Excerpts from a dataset

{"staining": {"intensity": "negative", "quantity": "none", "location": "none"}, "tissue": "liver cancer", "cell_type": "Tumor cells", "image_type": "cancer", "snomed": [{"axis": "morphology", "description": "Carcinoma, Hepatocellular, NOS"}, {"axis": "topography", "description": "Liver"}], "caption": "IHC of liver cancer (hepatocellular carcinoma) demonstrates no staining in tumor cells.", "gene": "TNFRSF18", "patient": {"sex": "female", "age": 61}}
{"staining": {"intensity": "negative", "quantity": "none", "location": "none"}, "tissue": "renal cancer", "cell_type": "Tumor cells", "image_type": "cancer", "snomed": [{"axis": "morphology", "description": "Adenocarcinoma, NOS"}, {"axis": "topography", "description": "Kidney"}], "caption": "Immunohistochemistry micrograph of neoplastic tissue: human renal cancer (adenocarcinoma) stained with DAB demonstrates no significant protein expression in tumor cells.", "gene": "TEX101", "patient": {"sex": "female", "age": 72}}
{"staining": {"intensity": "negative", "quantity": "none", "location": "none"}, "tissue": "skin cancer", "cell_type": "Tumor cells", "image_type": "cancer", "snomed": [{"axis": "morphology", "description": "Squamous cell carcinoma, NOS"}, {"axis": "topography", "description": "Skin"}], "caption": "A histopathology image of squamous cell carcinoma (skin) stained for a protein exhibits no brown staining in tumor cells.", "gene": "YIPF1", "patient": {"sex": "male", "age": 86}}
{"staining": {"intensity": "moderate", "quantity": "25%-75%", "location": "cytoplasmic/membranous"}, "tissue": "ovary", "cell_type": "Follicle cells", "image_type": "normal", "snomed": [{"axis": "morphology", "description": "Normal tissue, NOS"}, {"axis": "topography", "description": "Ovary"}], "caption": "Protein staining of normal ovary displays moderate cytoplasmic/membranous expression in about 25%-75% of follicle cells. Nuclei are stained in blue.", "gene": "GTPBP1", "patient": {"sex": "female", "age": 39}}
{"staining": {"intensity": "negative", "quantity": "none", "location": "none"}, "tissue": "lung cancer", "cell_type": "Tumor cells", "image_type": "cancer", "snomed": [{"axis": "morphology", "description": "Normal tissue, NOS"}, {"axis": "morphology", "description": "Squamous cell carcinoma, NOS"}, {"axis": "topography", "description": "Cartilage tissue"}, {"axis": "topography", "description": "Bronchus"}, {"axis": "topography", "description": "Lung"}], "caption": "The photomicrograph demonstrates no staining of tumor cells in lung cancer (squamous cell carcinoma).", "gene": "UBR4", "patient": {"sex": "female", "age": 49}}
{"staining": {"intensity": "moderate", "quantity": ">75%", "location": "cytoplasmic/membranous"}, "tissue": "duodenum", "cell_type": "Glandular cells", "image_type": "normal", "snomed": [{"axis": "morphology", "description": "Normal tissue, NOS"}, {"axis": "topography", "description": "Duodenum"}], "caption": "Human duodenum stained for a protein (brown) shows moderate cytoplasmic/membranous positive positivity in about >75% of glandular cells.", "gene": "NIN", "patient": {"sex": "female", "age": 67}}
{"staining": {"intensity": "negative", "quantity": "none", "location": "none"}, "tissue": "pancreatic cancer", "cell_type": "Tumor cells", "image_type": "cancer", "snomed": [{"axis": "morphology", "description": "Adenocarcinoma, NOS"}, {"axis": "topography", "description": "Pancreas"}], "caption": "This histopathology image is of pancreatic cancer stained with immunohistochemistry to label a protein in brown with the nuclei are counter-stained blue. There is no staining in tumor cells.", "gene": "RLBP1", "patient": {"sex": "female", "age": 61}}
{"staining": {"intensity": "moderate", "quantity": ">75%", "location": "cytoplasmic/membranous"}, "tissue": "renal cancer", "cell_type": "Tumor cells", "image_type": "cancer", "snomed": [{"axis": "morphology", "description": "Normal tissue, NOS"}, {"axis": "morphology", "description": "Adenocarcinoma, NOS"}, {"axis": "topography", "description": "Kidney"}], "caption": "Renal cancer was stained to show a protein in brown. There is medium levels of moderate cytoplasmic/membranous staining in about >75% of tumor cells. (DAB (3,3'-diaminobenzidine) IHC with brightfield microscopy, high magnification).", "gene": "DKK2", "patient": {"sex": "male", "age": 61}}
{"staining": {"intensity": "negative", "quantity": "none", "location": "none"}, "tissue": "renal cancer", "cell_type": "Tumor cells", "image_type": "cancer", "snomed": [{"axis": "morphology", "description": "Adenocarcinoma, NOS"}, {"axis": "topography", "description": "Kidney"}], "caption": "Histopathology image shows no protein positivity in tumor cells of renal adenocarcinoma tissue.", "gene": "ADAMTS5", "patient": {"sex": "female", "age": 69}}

Exercise brief
The entries above hold a line with "histopathology image of" and a later line with "staining of normal". Write out exactly those lines and all lines between, nothing more.

Written solution
{"staining": {"intensity": "negative", "quantity": "none", "location": "none"}, "tissue": "skin cancer", "cell_type": "Tumor cells", "image_type": "cancer", "snomed": [{"axis": "morphology", "description": "Squamous cell carcinoma, NOS"}, {"axis": "topography", "description": "Skin"}], "caption": "A histopathology image of squamous cell carcinoma (skin) stained for a protein exhibits no brown staining in tumor cells.", "gene": "YIPF1", "patient": {"sex": "male", "age": 86}}
{"staining": {"intensity": "moderate", "quantity": "25%-75%", "location": "cytoplasmic/membranous"}, "tissue": "ovary", "cell_type": "Follicle cells", "image_type": "normal", "snomed": [{"axis": "morphology", "description": "Normal tissue, NOS"}, {"axis": "topography", "description": "Ovary"}], "caption": "Protein staining of normal ovary displays moderate cytoplasmic/membranous expression in about 25%-75% of follicle cells. Nuclei are stained in blue.", "gene": "GTPBP1", "patient": {"sex": "female", "age": 39}}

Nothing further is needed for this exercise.